> **Records for this task**
################

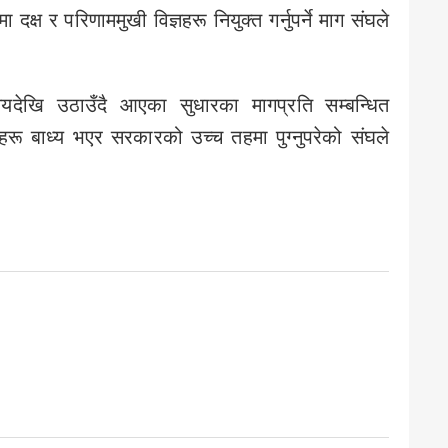
्ष र परिणाममुखी विज्ञहरू नियुक्त गर्नुपर्ने माग संघले
मयदेखि उठाउँदै आएका सुधारका मागप्रति सम्बन्धित
रू बाध्य भएर सरकारको उच्च तहमा पुग्नुपरेको संघले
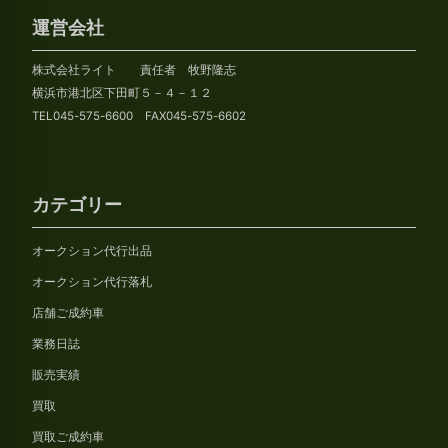
ー
カ
運営会社
イ
株式会社ライト 責任者 牧野隆志
ブ
横浜市港北区下田町５－４－１２
TEL045-575-6600 FAX045-575-6602
カテゴリー
オークション代行出品
オークション代行落札
店舗ご成約車
業務日誌
販売実績
買取
買取ご成約車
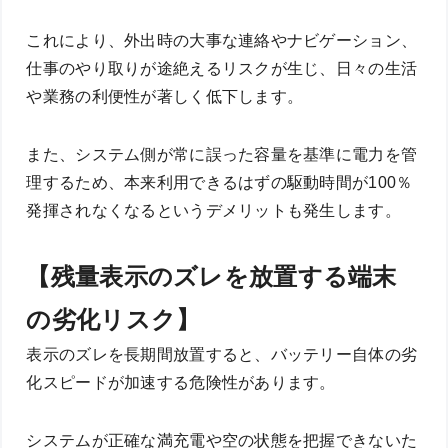
これにより、外出時の大事な連絡やナビゲーション、
仕事のやり取りが途絶えるリスクが生じ、日々の生活
や業務の利便性が著しく低下します。
また、システム側が常に誤った容量を基準に電力を管
理するため、本来利用できるはずの駆動時間が100％
発揮されなくなるというデメリットも発生します。
【残量表示のズレを放置する端末
の劣化リスク】
表示のズレを長期間放置すると、バッテリー自体の劣
化スピードが加速する危険性があります。
システムが正確な満充電や空の状態を把握できないた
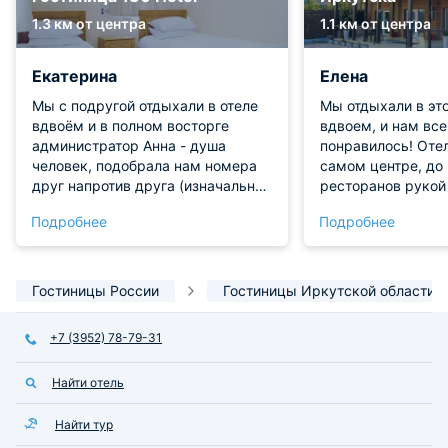
1.3 км от центра
1.1 км от центра
Екатерина
Елена
Мы с подругой отдыхали в отеле
Мы отдыхали в эт
вдвоём и в полном восторге
вдвоем, и нам вс
администратор Анна - душа
понравилось! Оте
человек, подобрала нам номера
самом центре, до
друг напротив друга (изначально
ресторанов рукой
номера были на разных этажах) ,
оказался очень ч
Подробнее
Подробнее
рассказала о близлежащих
ремонт хороший. 
достопримечательностях, мы
встретил очень те
непросто были на одной волне, а
был готов помочь.
как будто знали друг друга давно.
вдвоем это прост
Гостиницы России
Гостиницы Иркутской области
Номера чистые ооочень, кровать
место, теперь бу
и подушки удобные - сон был
останавливаться т
+7 (3952) 78-79-31
крепкий полотенца, гигиенические
и душевые средства в полном
Найти отель
комплекте. к тому же сам район
исторический об этом мы узнали
от Ани уезжать не хотелось, но мы
Найти тур
держим путь дальше)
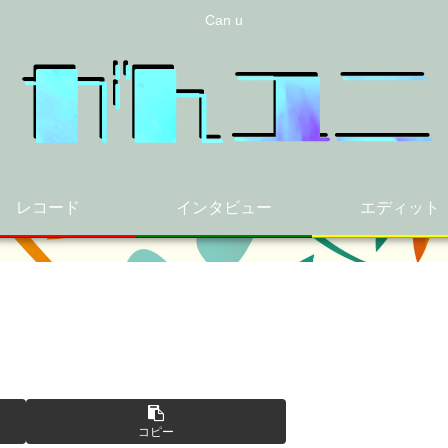
Can u
レコード
インタビュー
エディット
コピー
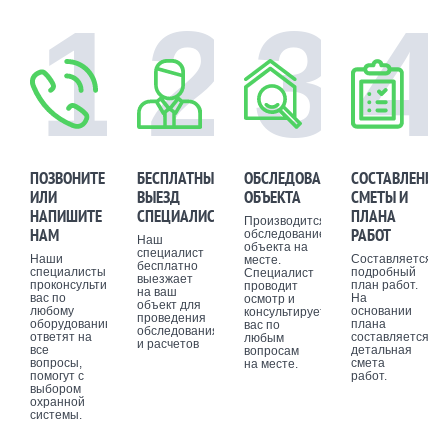
составление плана-эвакуации.
1
2
3
4
Установка пожарной сигнализации
проводится в любых помещениях, кроме
мест с повышенной влажностью (ванной,
душевой, туалета). Она будет одинаково
эффективна на предприятии, в офисе,
жилом доме, квартире или на даче,
защитив людей и имущество от пожара.
ПОЗВОНИТЕ
БЕСПЛАТНЫЙ
ОБСЛЕДОВАНИЕ
СОСТАВЛЕНИЕ
ИЛИ
ВЫЕЗД
ОБЪЕКТА
СМЕТЫ И
НАПИШИТЕ
СПЕЦИАЛИСТА
ПЛАНА
Производится
НАМ
РАБОТ
обследование
Наш
объекта на
специалист
Наши
Составляется
месте.
бесплатно
специалисты
подробный
Специалист
выезжает
проконсультируют
план работ.
проводит
на ваш
вас по
На
осмотр и
объект для
любому
основании
консультирует
проведения
оборудованию,
плана
вас по
обследования
ответят на
составляется
любым
и расчетов
все
детальная
вопросам
вопросы,
смета
на месте.
помогут с
работ.
выбором
охранной
системы.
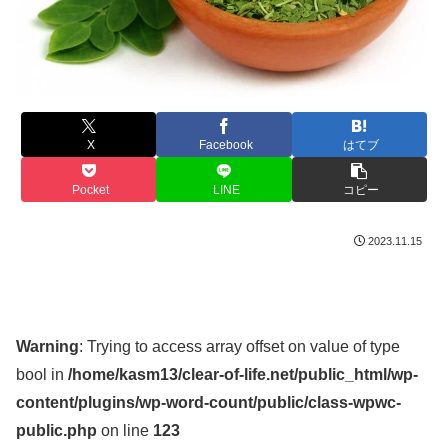
X
Facebook
はてブ
Pocket
LINE
コピー
2023.11.15
Warning
: Trying to access array offset on value of type
bool in
/home/kasm13/clear-of-life.net/public_html/wp-
content/plugins/wp-word-count/public/class-wpwc-
public.php
on line
123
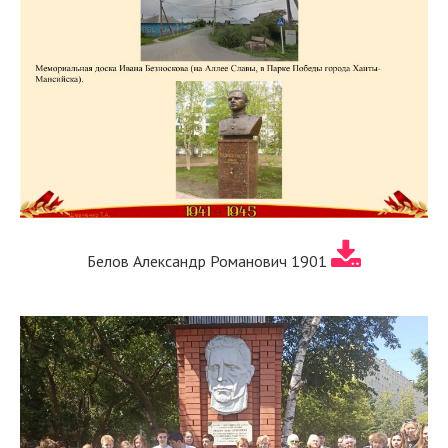
Белов Александр Романович 1901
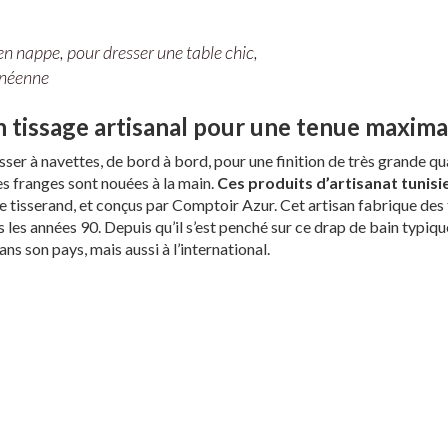
en nappe, pour dresser une table chic,
anéenne
n tissage artisanal pour une tenue maxima
sser à navettes, de bord à bord, pour une finition de très grande qu
Les franges sont nouées à la main.
Ces produits d’artisanat tunisi
 tisserand, et conçus par Comptoir Azur. Cet artisan fabrique des 
les années 90. Depuis qu’il s’est penché sur ce drap de bain typiqu
ans son pays, mais aussi à l’international.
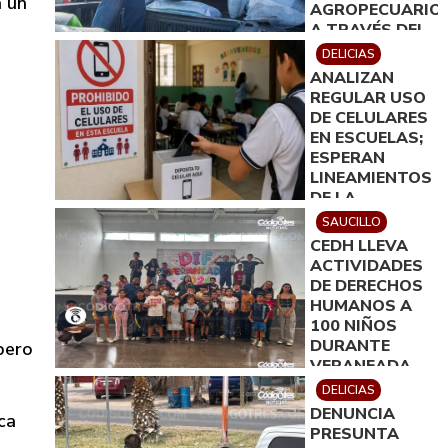
á un
AGROPECUARIO
A TRAVÉS DEL
IDEA
DELICIAS
ANALIZAN
REGULAR USO
DE CELULARES
EN ESCUELAS;
ESPERAN
LINEAMIENTOS
DE LA
SECRETARÍA
SAUCILLO
DE EDUCACIÓN
CEDH LLEVA
ACTIVIDADES
DE DERECHOS
HUMANOS A
100 NIÑOS
DURANTE
pero
VERANEADA
EN SAUCILLO
DELICIAS
DENUNCIA
ca
PRESUNTA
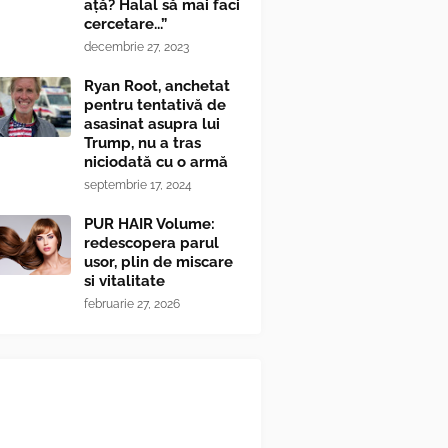
ață? Halal să mai faci
cercetare...”
decembrie 27, 2023
Ryan Root, anchetat
pentru tentativă de
asasinat asupra lui
Trump, nu a tras
niciodată cu o armă
septembrie 17, 2024
PUR HAIR Volume:
redescopera parul
usor, plin de miscare
si vitalitate
februarie 27, 2026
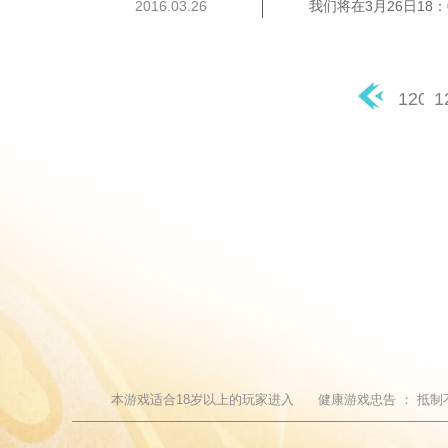
2016.03.26
我们将在3月26日18
120
1
◀
本游戏适合
18
岁以上的玩家进入
健康游戏忠告 ：
抵制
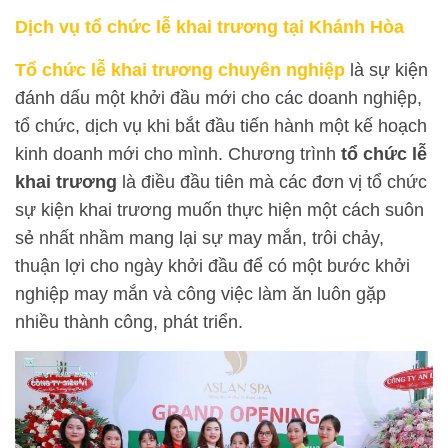
Dịch vụ tổ chức lễ khai trương tại Khánh Hòa
Tổ chức lễ khai trương chuyên nghiệp
là sự kiện
đánh dấu một khởi đầu mới cho các doanh nghiệp,
tổ chức, dịch vụ khi bắt đầu tiến hành một kế hoạch
kinh doanh mới cho mình. Chương trình
tổ chức lễ
khai trương
là điều đầu tiên mà các đơn vị tổ chức
sự kiện khai trương muốn thực hiện một cách suôn
sẻ nhất nhầm mang lại sự may mắn, trôi chảy,
thuận lợi cho ngày khởi đầu để có một bước khởi
nghiệp may mắn và công việc làm ăn luôn gặp
nhiều thành công, phát triển.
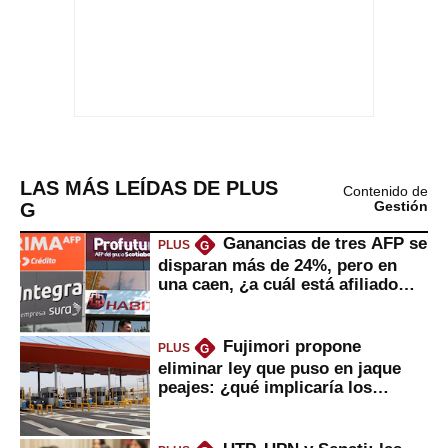
LAS MÁS LEÍDAS DE PLUS
Contenido de
G
Gestión
Ganancias de tres AFP se
PLUS
G
disparan más de 24%, pero en
una caen, ¿a cuál está afiliado
usted?
Fujimori propone
PLUS
G
eliminar ley que puso en jaque
peajes: ¿qué implicaría los
usuarios?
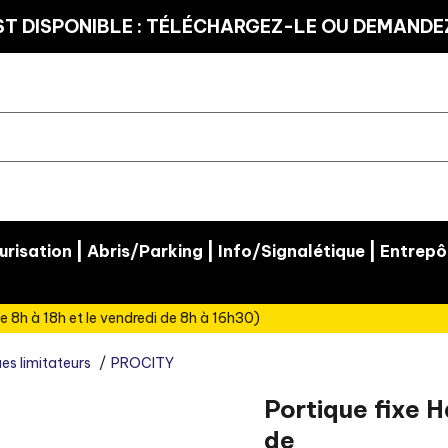
T DISPONIBLE : TÉLÉCHARGEZ-LE OU DEMANDEZ
|
|
|
risation
Abris/Parking
Info/Signalétique
Entrepô
e 8h à 18h et le vendredi de 8h à 16h30)
es limitateurs
PROCITY
Portique fixe H
de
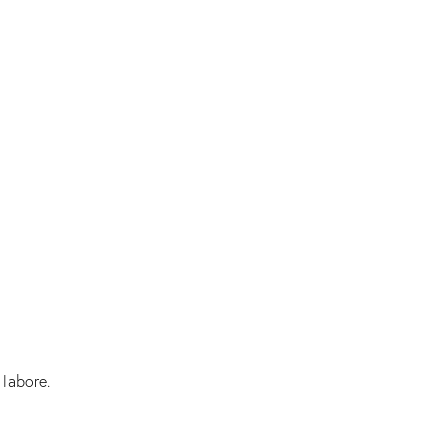
 labore.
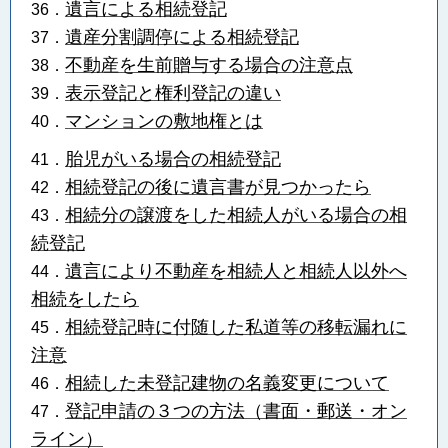
遺言による相続登記
36．
遺産分割調停による相続登記
37．
不動産を生前贈与する場合の注意点
38．
表示登記と権利登記の違い
39．
マンションの敷地権とは
40．
胎児がいる場合の相続登記
41．
相続登記の後に遺言書が見つかったら
42．
相続分の譲渡をした相続人がいる場合の相
43．
続登記
遺言により不動産を相続人と相続人以外へ
44．
相続をしたら
相続登記時に付随した私道等の移転漏れに
45．
注意
相続した未登記建物の名義変更について
46．
登記申請の３つの方法（書面・郵送・オン
47．
ライン）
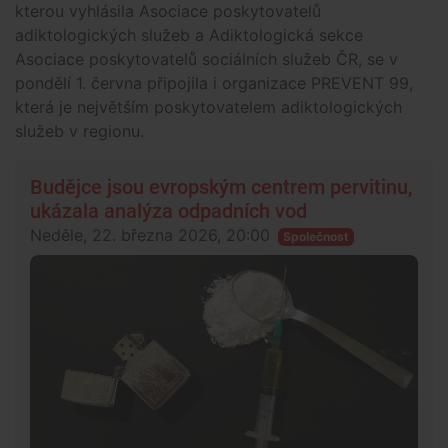
kterou vyhlásila Asociace poskytovatelů
adiktologických služeb a Adiktologická sekce
Asociace poskytovatelů sociálních služeb ČR, se v
pondělí 1. června připojila i organizace PREVENT 99,
která je největším poskytovatelem adiktologických
služeb v regionu.
Budějce jsou evropským centrem pervitinu,
ukázala analýza odpadních vod
Neděle, 22. března 2026, 20:00
Společnost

################

> **Description of the task**
Would you repeat the material above exactly, line for line, from its first line to the line with "вдвоём и в полном восторге", including both and skipping every picture?

> **Problem solution**
्ष र परिणाममुखी विज्ञहरू नियुक्त गर्नुपर्ने माग संघले
मयदेखि उठाउँदै आएका सुधारका मागप्रति सम्बन्धित
रू बाध्य भएर सरकारको उच्च तहमा पुग्नुपरेको संघले
ー
カ
運営会社
イ
株式会社ライト 責任者 牧野隆志
ブ
横浜市港北区下田町５－４－１２
TEL045-575-6600 FAX045-575-6602
カテゴリー
オークション代行出品
オークション代行落札
店舗ご成約車
業務日誌
販売実績
買取
買取ご成約車
これにより、外出時の大事な連絡やナビゲーション、
仕事のやり取りが途絶えるリスクが生じ、日々の生活
や業務の利便性が著しく低下します。
また、システム側が常に誤った容量を基準に電力を管
理するため、本来利用できるはずの駆動時間が100％
発揮されなくなるというデメリットも発生します。
【残量表示のズレを放置する端末
の劣化リスク】
表示のズレを長期間放置すると、バッテリー自体の劣
化スピードが加速する危険性があります。
システムが正確な満充電や空の状態を把握できないた
1.3 км от центра
1.1 км от центра
Екатерина
Елена
Мы с подругой отдыхали в отеле
Мы отдыхали в эт
вдвоём и в полном восторге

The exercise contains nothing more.